(Provided records)
◇ ◇ ◇
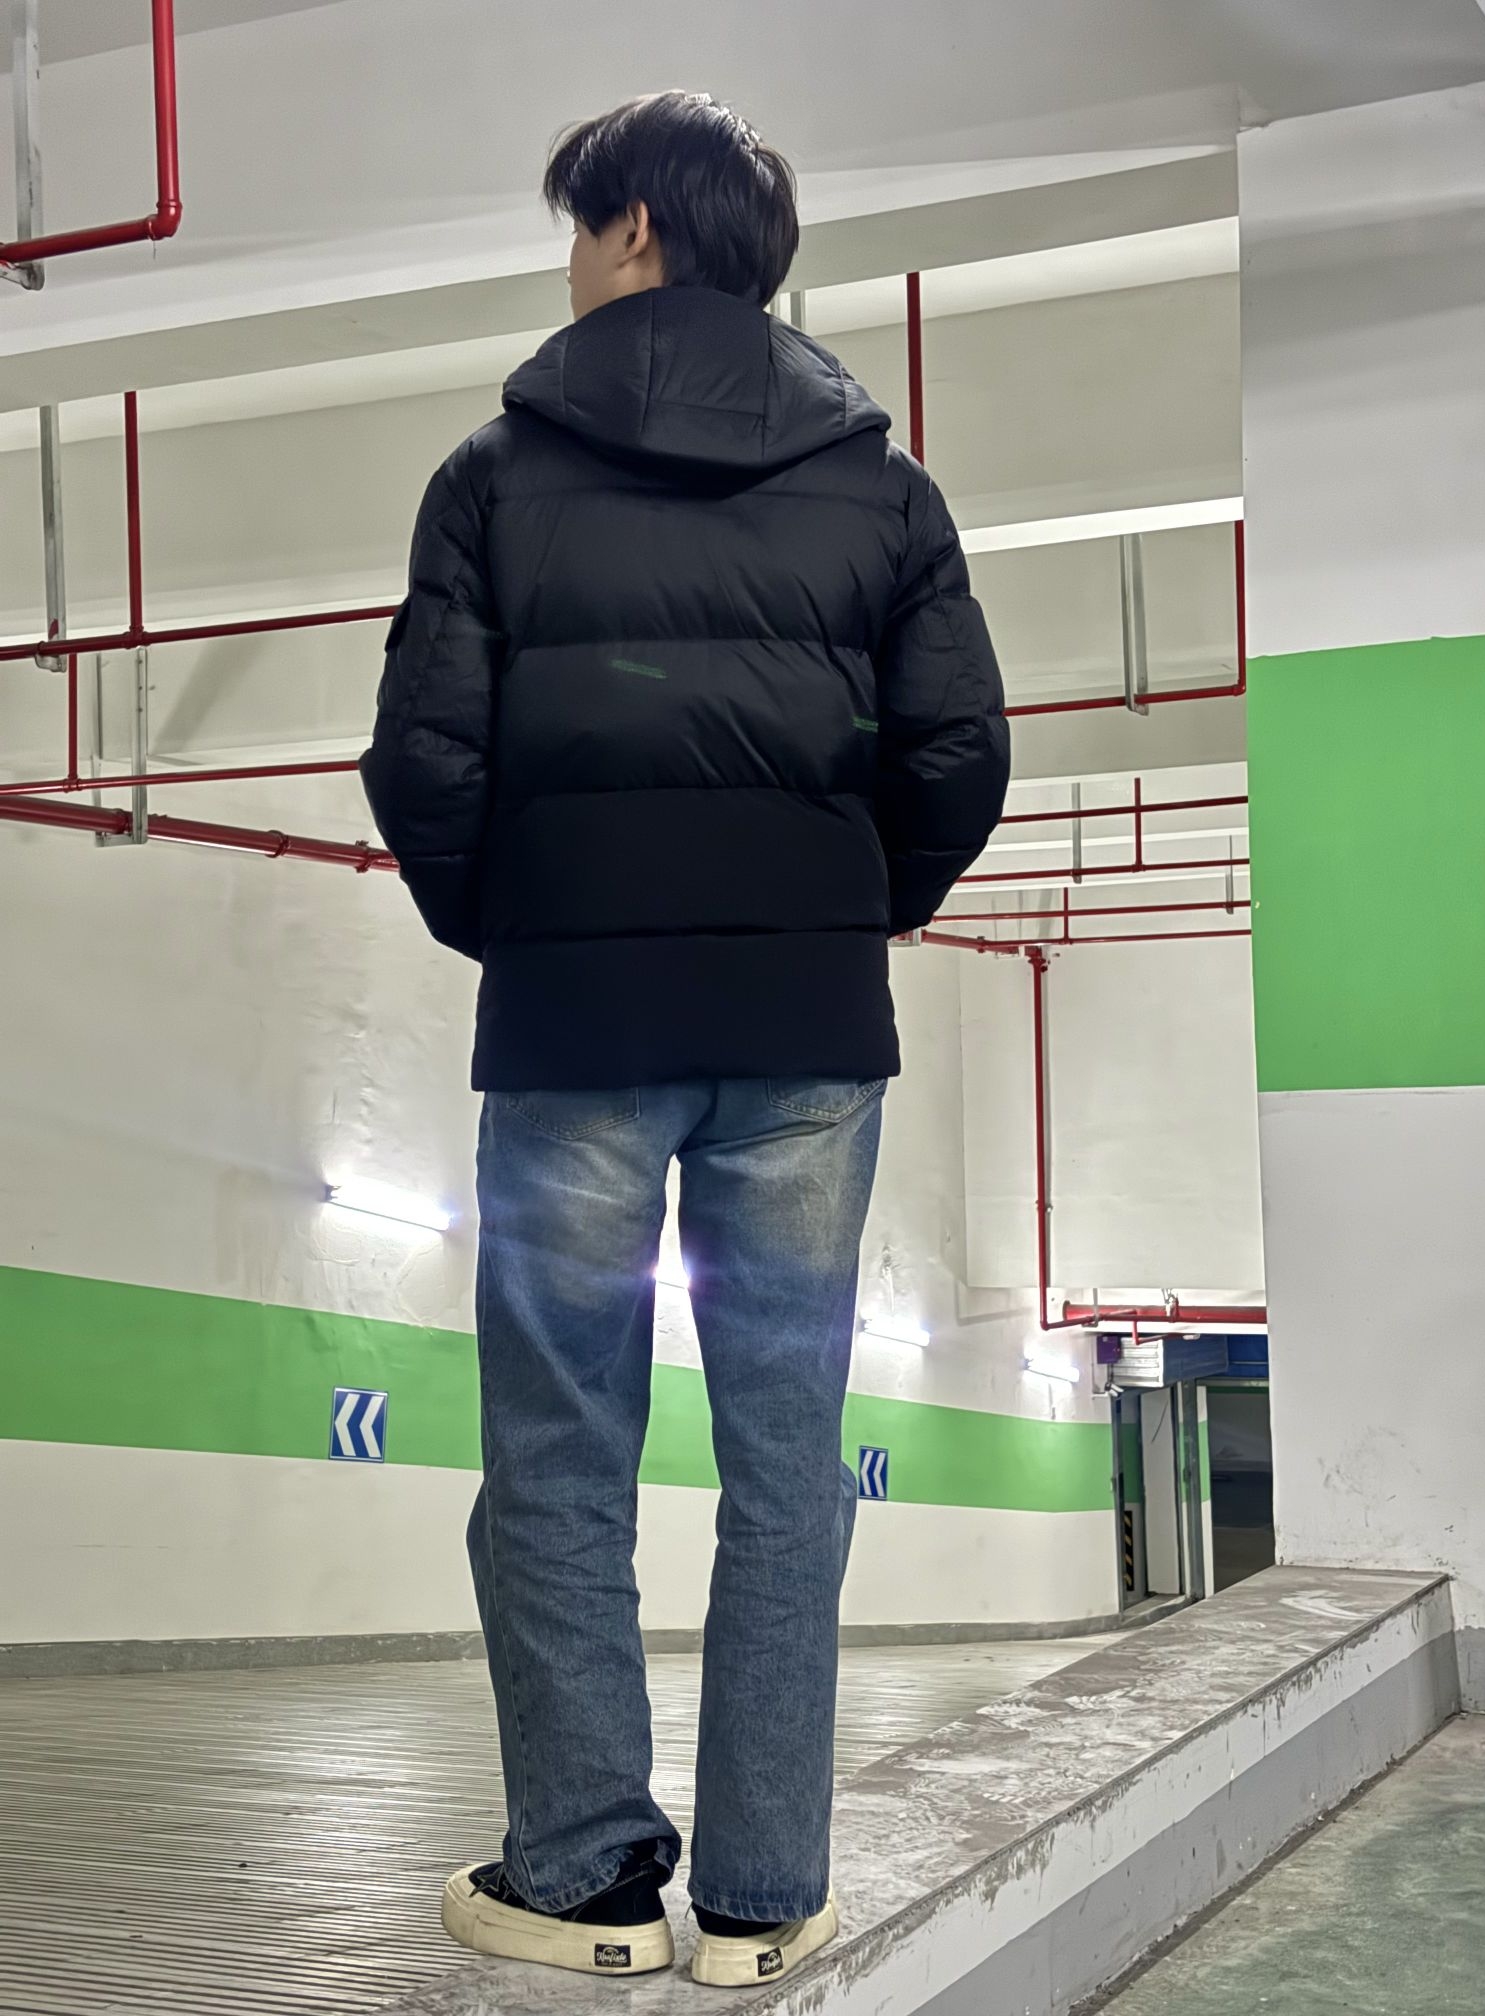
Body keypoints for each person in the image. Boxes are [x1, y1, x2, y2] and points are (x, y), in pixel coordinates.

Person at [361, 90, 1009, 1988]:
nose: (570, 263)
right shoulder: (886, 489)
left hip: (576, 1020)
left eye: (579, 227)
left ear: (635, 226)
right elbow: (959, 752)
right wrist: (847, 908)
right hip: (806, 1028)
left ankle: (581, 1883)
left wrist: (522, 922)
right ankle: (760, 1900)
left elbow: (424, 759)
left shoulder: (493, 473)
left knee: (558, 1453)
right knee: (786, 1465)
◇ ◇ ◇
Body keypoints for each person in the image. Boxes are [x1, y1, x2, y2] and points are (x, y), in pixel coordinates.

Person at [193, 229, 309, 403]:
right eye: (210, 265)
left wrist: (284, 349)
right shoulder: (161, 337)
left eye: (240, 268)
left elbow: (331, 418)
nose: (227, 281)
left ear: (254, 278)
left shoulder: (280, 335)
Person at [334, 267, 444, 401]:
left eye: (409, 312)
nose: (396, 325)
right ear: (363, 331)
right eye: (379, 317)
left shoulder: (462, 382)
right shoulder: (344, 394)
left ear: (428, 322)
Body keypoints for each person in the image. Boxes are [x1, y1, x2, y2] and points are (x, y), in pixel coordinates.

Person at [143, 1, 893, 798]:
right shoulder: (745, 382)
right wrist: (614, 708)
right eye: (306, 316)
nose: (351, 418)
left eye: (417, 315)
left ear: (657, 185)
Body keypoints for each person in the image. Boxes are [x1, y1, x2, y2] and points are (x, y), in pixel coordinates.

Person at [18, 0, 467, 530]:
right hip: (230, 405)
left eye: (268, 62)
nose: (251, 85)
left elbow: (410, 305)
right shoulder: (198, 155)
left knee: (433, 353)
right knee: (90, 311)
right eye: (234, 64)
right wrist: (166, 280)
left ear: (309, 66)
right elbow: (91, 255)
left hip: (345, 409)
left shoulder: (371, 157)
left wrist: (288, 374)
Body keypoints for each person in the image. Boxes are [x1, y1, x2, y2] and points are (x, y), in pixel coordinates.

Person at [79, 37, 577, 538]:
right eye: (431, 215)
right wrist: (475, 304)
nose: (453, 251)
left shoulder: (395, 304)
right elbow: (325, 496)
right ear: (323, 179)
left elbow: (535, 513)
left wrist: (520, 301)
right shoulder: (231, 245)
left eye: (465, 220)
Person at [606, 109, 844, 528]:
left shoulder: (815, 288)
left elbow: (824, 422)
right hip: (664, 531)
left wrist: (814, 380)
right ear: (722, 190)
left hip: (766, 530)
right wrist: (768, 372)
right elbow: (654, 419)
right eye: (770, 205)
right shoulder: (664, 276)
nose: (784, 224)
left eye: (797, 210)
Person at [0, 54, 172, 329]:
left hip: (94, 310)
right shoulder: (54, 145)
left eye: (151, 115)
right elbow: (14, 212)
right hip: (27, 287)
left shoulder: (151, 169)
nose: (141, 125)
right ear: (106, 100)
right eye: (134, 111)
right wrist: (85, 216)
◇ ◇ ◇
(What you will do)
The stretch of entries above that starts with the line containing "nose: (453, 251)" and goes on through the line containing "right wrist: (85, 216)" is to be transcribed exactly, and no other line is to be transcribed.

(Response to this task)
nose: (453, 251)
left shoulder: (395, 304)
right elbow: (325, 496)
right ear: (323, 179)
left elbow: (535, 513)
left wrist: (520, 301)
right shoulder: (231, 245)
left eye: (465, 220)
Person at [606, 109, 844, 528]:
left shoulder: (815, 288)
left elbow: (824, 422)
right hip: (664, 531)
left wrist: (814, 380)
right ear: (722, 190)
left hip: (766, 530)
right wrist: (768, 372)
right elbow: (654, 419)
right eye: (770, 205)
right shoulder: (664, 276)
nose: (784, 224)
left eye: (797, 210)
Person at [0, 54, 172, 329]:
left hip: (94, 310)
right shoulder: (54, 145)
left eye: (151, 115)
right elbow: (14, 212)
right hip: (27, 287)
left shoulder: (151, 169)
nose: (141, 125)
right ear: (106, 100)
right eye: (134, 111)
right wrist: (85, 216)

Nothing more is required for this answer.